It will be noted that this section is mandatory; it does not merely provide a special remedy for the eviction of Africans unlawfully residing or remaining on a farm but it also imposes a duty on the occupier of the farm to report the fact to a magistrate. Moreover this duty cannot be dissociated from the duty imposed on an occupier by section 7 (a) of the Resident Labourers Ordinance, which is not to allow any African to reside or remain on a farm in contravention of the provisions of the Ordinance. A failure to perform either duty would be punishable on conviction with the general penalty prescribed by section 28 of the Ordinance. It seems to us that when an enactment prescribes a specific remedy for a particular mischief and imposes at the same time a duty on any person to exercise that remedy, that person is debarred from exercising, for the purpose of removing that mischief, any other remedy which might otherwise have been open to him. In such a case the remedy given by the enactment becomes an exclusive one, and so we think that it was the clear intention of the legislature in enacting section 18 to give an exclusive remedy and provide a special procedure for the eviction of Africans residing or remaining on farm land in contravention of the Ordinance. That being so, in our view anybody resorting to another means in order to evict Africans from a farm is doing something which is unlawful. Since the appellant in the present case clearly set fire to the huts in order to secure the eviction of the Africans occupying them, his act of burning was in furtherance of an unlawful purpose and therefore unlawful.

We are consequently of the opinion that the learned Judge correctly directed the jury in the passage which we have already quoted. The appeal against conviction is accordingly dismissed.

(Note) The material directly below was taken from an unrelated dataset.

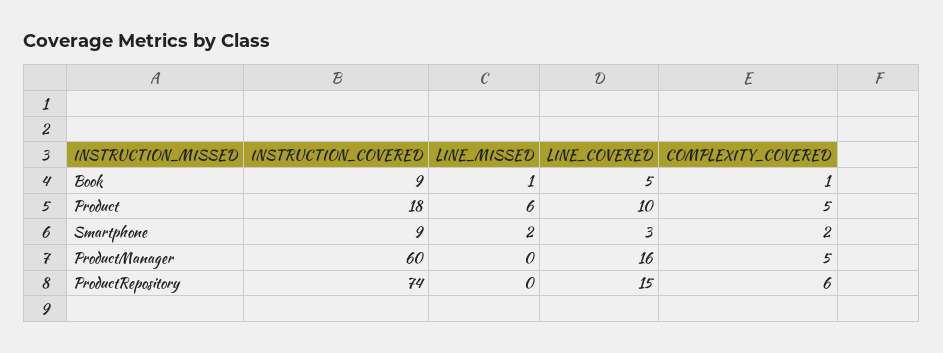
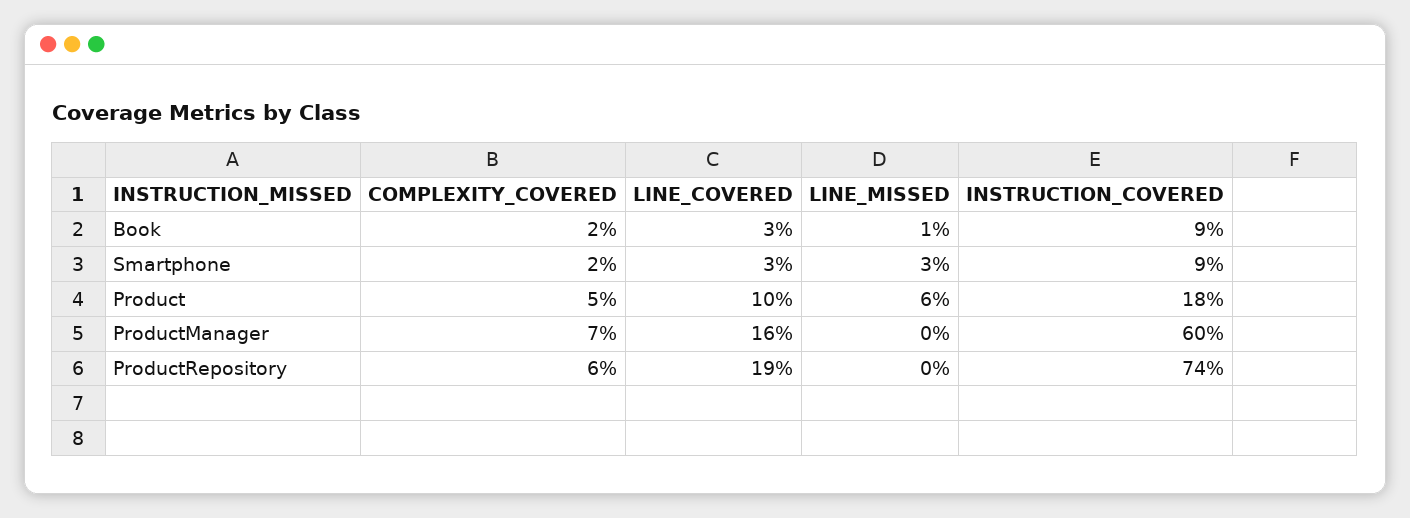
LINE_COVERED, Book: 5 -> 3
COMPLEXITY_COVERED, Book: 1 -> 2
LINE_MISSED, Smartphone: 2 -> 3
COMPLEXITY_COVERED, ProductManager: 5 -> 7
LINE_COVERED, ProductRepository: 15 -> 19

As regards sentence, we have given leave to the appellant to appeal against his sentence. It is well settled that this Court will not interfere with the sentence passed by a trial court unless it is manifestly excessive or unless in assessing the sentence the court has acted on irrelevant considerations or has taken into consideration matters which it ought not to have considered. At first sight a fine of £200 with a sentence of six months' imprisonment in default of payment of the fine, though in itself severe, does not appear excessive for two offences of arsonbut, as the learned trial Judge correctly pointed out, the appellant cannot be regarded as an ordinary criminal or incendiarist. On the contrary, he is a man of good character and, as far as can be judged, a good employer, having the welfare of his employees at heart. It is in evidence that when his two employees were fined by the magistrate he intervened on their behalf and obtained permission for them to remain on the land until they had reaped their crops; and when eventually he burnt their huts he took care to remove all their belongings from them and there is no suggestion that they suffered any material loss from his action. What influenced the learned Judge a great deal, however, was the fact that the huts were not the property of the appellant. With respect, we think that this fact should not have been considered against the appellant. As we have already pointed out, he had the permission of the owner of the huts, Mr. Iverson, to burn them and therefore it was quite immaterial for the purpose of sentence that the huts did not belong to him. We think that in all the circumstances of this case the sentences were excessive, and we reduce them on each count to a fine of Sh. 200 and one month in default of payment. If the fines imposed by the trial court have been paid, the difference of Sh. 3,600 must be refunded to the appellant.